Surprise, Bompard s’est très bien tiré du débat sur TF1
Oui, il faut augmenter les impôts des 8 % des Français les plus riches. Oui, il faut bloquer les prix de 150 produits de première nécessité. Non, il ne faut pas rejeter les immigrés - ceux-ci rapportant infiniment plus à la France qu’ils n’en coûtent. Et non, il est inconcevable de vouloir traiter des mineurs – même délinquants – comme des adultes. Bref, un discours à gauche, devenu il est vrai inhabituel lors de ces débats à forts enjeux. Les dernières grandes confrontations télévisuelles, que ce soit pendant les présidentielles de 2017, ou 2022, ou bien encore lors des dernières européennes, s’étant systématiquement limité à un duel Macron (ou Attal) face à Le Pen (ou Bardella).
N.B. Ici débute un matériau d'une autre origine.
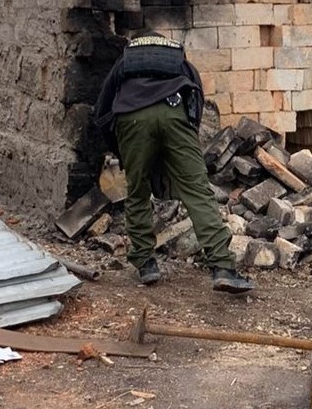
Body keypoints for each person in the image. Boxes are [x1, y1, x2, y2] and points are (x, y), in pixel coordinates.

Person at [94, 33, 254, 293]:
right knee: (197, 190)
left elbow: (102, 109)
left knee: (137, 192)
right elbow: (197, 95)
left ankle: (146, 264)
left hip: (132, 119)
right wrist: (189, 131)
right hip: (175, 113)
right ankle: (223, 268)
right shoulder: (176, 56)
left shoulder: (125, 60)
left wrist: (120, 148)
Des retraites aux binationaux
S’il a réussi sa prestation, Manuel Bompard le doit pour partie à Gabriel Attal. A l’évidence dans ce débat à trois, le Premier ministre avait choisi son ennemi : Jordan Bardella. Infiniment plus percutant que lors de leur dernier duel, le Premier ministre a réussi cette fois-ci à bousculer le leader du RN. Le président du Rassemblement national a eu beau se présenter sans cesse comme le « futur Premier ministre de la France », mardi soir, il était très loin d’en avoir l’étoffe. A deux reprises, le jeune homme de 28 ans s’est même retrouvé dans les cordes. Interrogé sur les retraites, il a dû admettre qu’avec sa réforme, une personne qui aurait débuté dans la vie active à 24 ans, devrait travailler jusqu’à… 66 ans ! Très loin donc des 60 ans promis. Aussitôt après avoir lâché ce chiffre, Jordan Bardella est d’ailleurs resté silencieux quelques instants, comprenant lui-même qu’il venait de commettre… une énorme boulette.
De même, il a été bien incapable de justifier son interdiction de postes « stratégiques » pour les binationaux. Surtout quand Gabriel Attal a sorti un nom de son chapeau : Tamara Volokhova, une conseillère du RN qui siège dans les instances européennes, et qui se trouve, précisément, être Franco-Russe. « Il y a 3,5 millions de Français qui sont stigmatisés par votre proposition » sur les binationaux, a asséné Gabriel Attal à un Jordan Bardella blème. Même s’il s’est trouvé parfois en peine de justifier sa politique, le Premier ministre, s’est montré au final incisif et percutant, comme s’il s’était soudain libéré de l’empreinte d’Emmanuel Macron.
Binationaux : les lourdes ambiguïtés du RN
À l’issue d’une heure trente, il est donc sorti de cette confrontation deux gagnants, Attal et Bompard, et un très grand perdant, Bardella. Le leader du RN si à l’aise d’ordinaire à la télévision à cette fois trébuché. Le grand jeune homme a commencé à fendre le masque. Le leader à poigne est apparu bien fragile, et sans aucune consistance. Mardi soir, c’était donc un peu comme un remake du débat Macron – Le Pen de 2017. Sauf que depuis, tout a changé.